WHAT THE TASK ASKS:
Copy out each line in the entries below that contains the word "ønsker".

[Saved data entries]
○ ○ ○ ○ ○

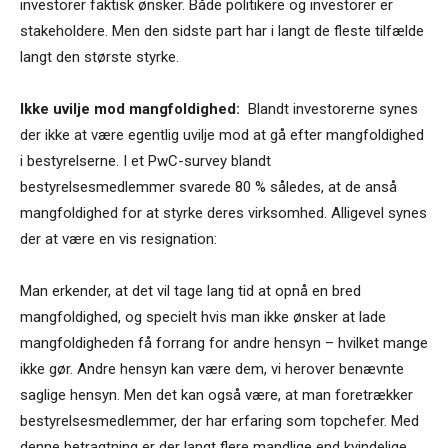
investorer faktisk ønsker. Både politikere og investorer er
stakeholdere. Men den sidste part har i langt de fleste tilfælde
langt den største styrke.
Ikke uvilje mod mangfoldighed:
Blandt investorerne synes
der ikke at være egentlig uvilje mod at gå efter mangfoldighed
i bestyrelserne. I et PwC-survey blandt
bestyrelsesmedlemmer svarede 80 % således, at de anså
mangfoldighed for at styrke deres virksomhed. Alligevel synes
der at være en vis resignation:
Man erkender, at det vil tage lang tid at opnå en bred
mangfoldighed, og specielt hvis man ikke ønsker at lade
mangfoldigheden få forrang for andre hensyn – hvilket mange
ikke gør. Andre hensyn kan være dem, vi herover benævnte
saglige hensyn. Men det kan også være, at man foretrækker
bestyrelsesmedlemmer, der har erfaring som topchefer. Med
denne betragtning er der langt flere mandlige end kvindelige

○ ○ ○ ○ ○

ANSWER BOX:
investorer faktisk ønsker. Både politikere og investorer er
mangfoldighed, og specielt hvis man ikke ønsker at lade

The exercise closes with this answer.